### What the task asks
From the listing below, pull out each line that contains the word "može" and copy it unchanged.

BEGIN Provided data

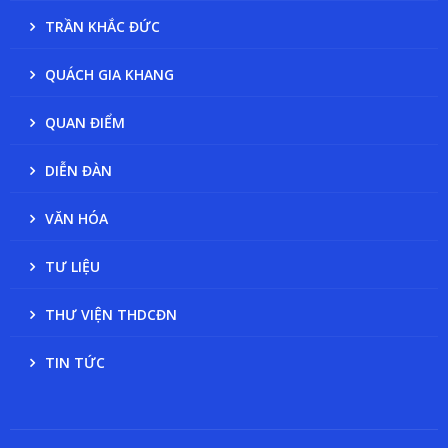
TRẦN KHẮC ĐỨC
QUÁCH GIA KHANG
QUAN ĐIỂM
DIỄN ĐÀN
VĂN HÓA
TƯ LIỆU
THƯ VIỆN THDCĐN
TIN TỨC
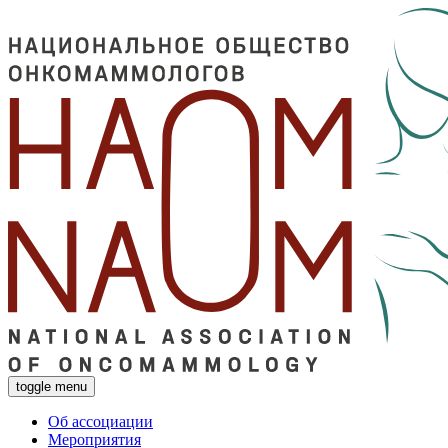
toggle menu
Об ассоциации
Мероприятия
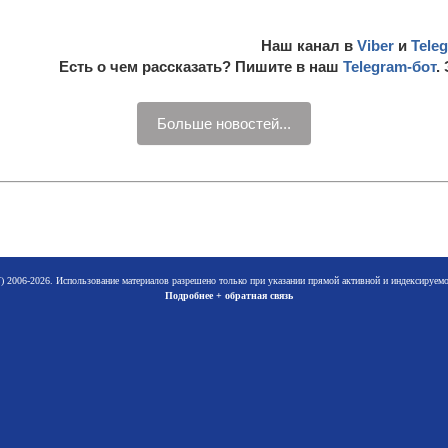
Наш канал в
Viber
и
Tele
Есть о чем рассказать? Пишите в наш
Telegram-бот
.
Больше новостей...
 2006-2026. Использование материалов разрешено только при указании прямой активной и индексируе
Подробнее + обратная связь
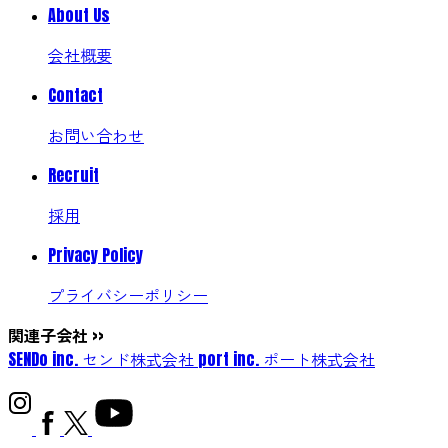
About Us
会社概要
Contact
お問い合わせ
Recruit
採用
Privacy Policy
プライバシーポリシー
関連子会社
>>
SENDo inc.
センド株式会社
port inc.
ポート株式会社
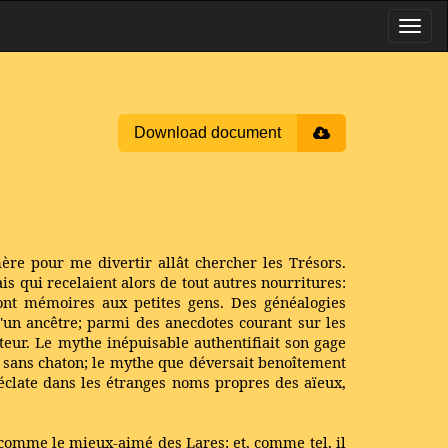
Download document
re pour me divertir allât chercher les Trésors.
is qui recelaient alors de tout autres nourritures:
 sont mémoires aux petites gens. Des généalogies
'un ancêtre; parmi des anecdotes courant sur les
ateur. Le mythe inépuisable authentifiait son gage
ue sans chaton; le mythe que déversait benoîtement
i éclate dans les étranges noms propres des aïeux,
, comme le mieux-aimé des Lares; et, comme tel, il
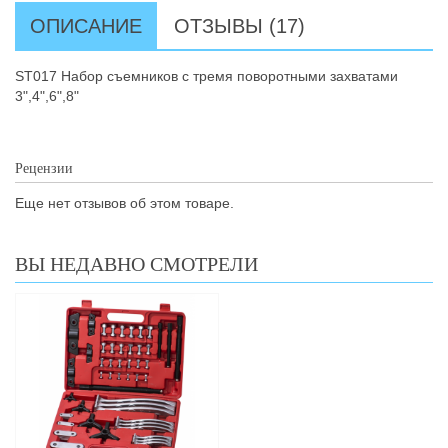
ОПИСАНИЕ
ОТЗЫВЫ (17)
ST017 Набор съемников с тремя поворотными захватами
3",4",6",8"
Рецензии
Еще нет отзывов об этом товаре.
ВЫ НЕДАВНО СМОТРЕЛИ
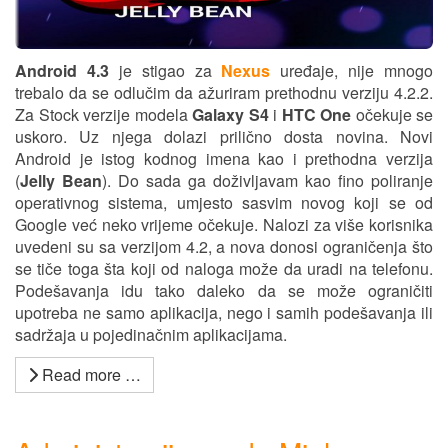
Android 4.3
je stigao za
Nexus
uređaje, nije mnogo
trebalo da se odlučim da ažuriram prethodnu verziju 4.2.2.
Za Stock verzije modela
Galaxy S4
i
HTC One
očekuje se
uskoro. Uz njega dolazi prilično dosta novina. Novi
Android je istog kodnog imena kao i prethodna verzija
(
Jelly Bean
). Do sada ga doživljavam kao fino poliranje
operativnog sistema, umjesto sasvim novog koji se od
Google već neko vrijeme očekuje. Nalozi za više korisnika
uvedeni su sa verzijom 4.2, a nova donosi ograničenja što
se tiče toga šta koji od naloga može da uradi na telefonu.
Podešavanja idu tako daleko da se može ograničiti
upotreba ne samo aplikacija, nego i samih podešavanja ili
sadržaja u pojedinačnim aplikacijama.
Read more …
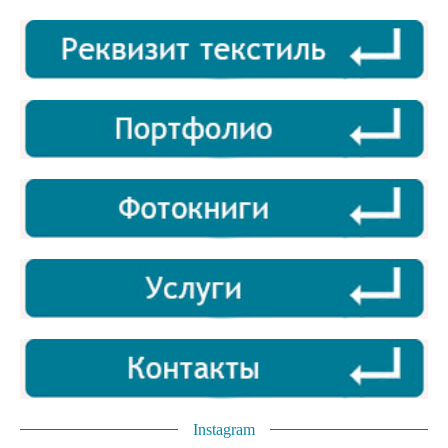
Instagram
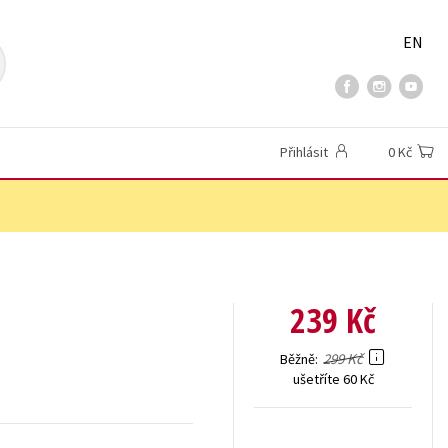
EN
Přihlásit
0 Kč
239 Kč
299 Kč
Běžně
ušetříte 60 Kč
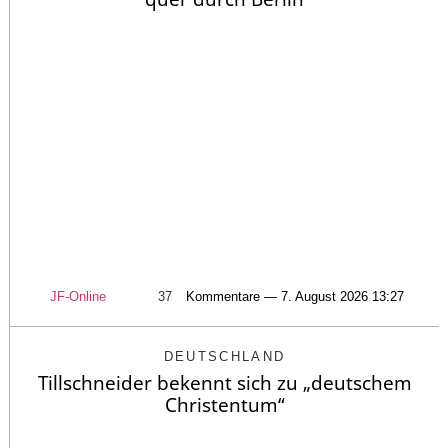
JF-Online
37
Kommentare — 7. August 2026 13:27
DEUTSCHLAND
Tillschneider bekennt sich zu „deutschem
Christentum“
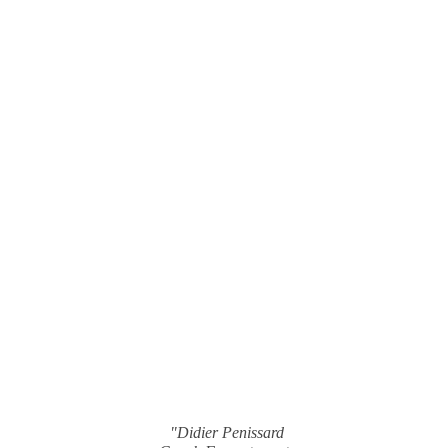
"Didier Penissard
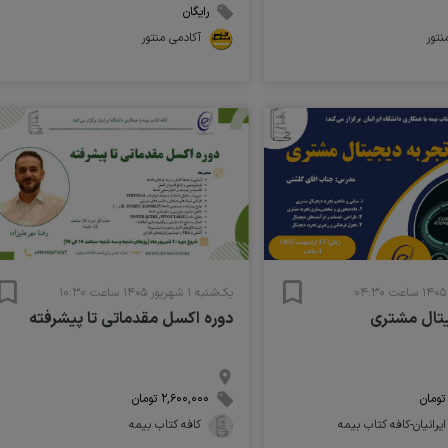
رایگان
نتور
آکادمی منتور
یک‌شنبه ۱ شهریور ۱۴۰۵ ساعت ۱۰:۳۰
یتال مشتری
دوره اکسل مقدماتی تا پیشرفته
۲,۶۰۰,۰۰۰ تومان
ایرانیان-کافه کتاب بیمه 
کافه کتاب بیمه 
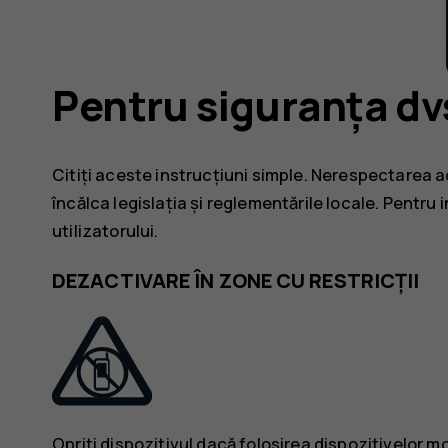
Pentru siguranța dv
Citiți aceste instrucțiuni simple. Nerespectarea a
încălca legislația și reglementările locale. Pentru i
utilizatorului.
DEZACTIVARE ÎN ZONE CU RESTRICȚII
Opriți dispozitivul dacă folosirea dispozitivelor 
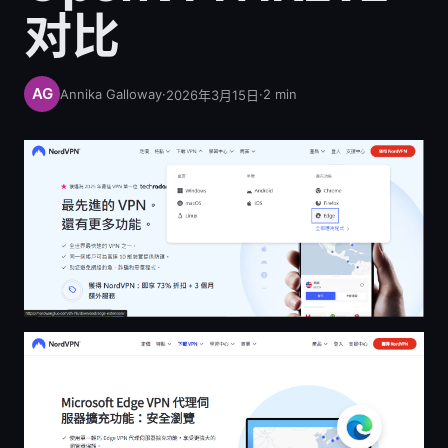
对比
Annika Galloway
·
·
2
min
2026年3月15日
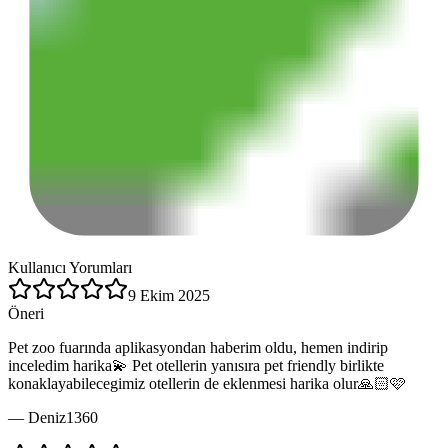
Kullanıcı Yorumları
9 Ekim 2025
Öneri
Pet zoo fuarında aplikasyondan haberim oldu, hemen indirip
inceledim harika💫 Pet otellerin yanısıra pet friendly birlikte
konaklayabilecegimiz otellerin de eklenmesi harika olur🙏🏻🩷
—
Deniz1360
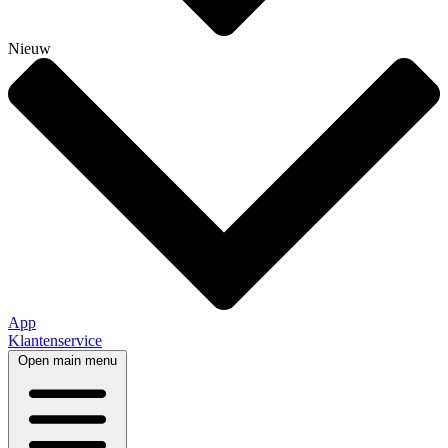
Nieuw
App
Klantenservice
Open main menu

END Provided data

### Solution to this task
se tiče toga šta koji od naloga može da uradi na telefonu.
Podešavanja idu tako daleko da se može ograničiti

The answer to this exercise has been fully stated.